Data extracted from a collection
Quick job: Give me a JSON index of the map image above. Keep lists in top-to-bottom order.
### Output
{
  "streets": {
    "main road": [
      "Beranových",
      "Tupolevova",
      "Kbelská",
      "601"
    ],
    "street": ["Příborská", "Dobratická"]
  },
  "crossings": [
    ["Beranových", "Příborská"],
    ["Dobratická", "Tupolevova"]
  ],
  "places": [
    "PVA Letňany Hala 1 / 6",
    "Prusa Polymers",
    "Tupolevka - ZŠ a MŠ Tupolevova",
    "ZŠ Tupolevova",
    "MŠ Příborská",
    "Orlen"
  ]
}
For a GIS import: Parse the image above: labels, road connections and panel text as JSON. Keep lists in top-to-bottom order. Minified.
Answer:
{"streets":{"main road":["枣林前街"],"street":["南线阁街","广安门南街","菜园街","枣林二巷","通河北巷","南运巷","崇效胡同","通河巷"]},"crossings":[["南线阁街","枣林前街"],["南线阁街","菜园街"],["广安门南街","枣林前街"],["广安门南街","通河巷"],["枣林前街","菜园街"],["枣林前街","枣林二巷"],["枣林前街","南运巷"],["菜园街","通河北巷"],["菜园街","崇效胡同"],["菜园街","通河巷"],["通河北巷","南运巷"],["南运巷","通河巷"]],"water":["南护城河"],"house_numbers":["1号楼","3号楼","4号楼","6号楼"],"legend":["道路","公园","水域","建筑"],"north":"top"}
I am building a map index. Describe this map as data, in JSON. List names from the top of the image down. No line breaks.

Your goal »
The response should be the lines from the one containing "For a GIS import: Parse" through the last line of the data, set down exactly and with no other line.

Worked solution »
For a GIS import: Parse the image above: labels, road connections and panel text as JSON. Keep lists in top-to-bottom order. Minified.
Answer:
{"streets":{"main road":["枣林前街"],"street":["南线阁街","广安门南街","菜园街","枣林二巷","通河北巷","南运巷","崇效胡同","通河巷"]},"crossings":[["南线阁街","枣林前街"],["南线阁街","菜园街"],["广安门南街","枣林前街"],["广安门南街","通河巷"],["枣林前街","菜园街"],["枣林前街","枣林二巷"],["枣林前街","南运巷"],["菜园街","通河北巷"],["菜园街","崇效胡同"],["菜园街","通河巷"],["通河北巷","南运巷"],["南运巷","通河巷"]],"water":["南护城河"],"house_numbers":["1号楼","3号楼","4号楼","6号楼"],"legend":["道路","公园","水域","建筑"],"north":"top"}
I am building a map index. Describe this map as data, in JSON. List names from the top of the image down. No line breaks.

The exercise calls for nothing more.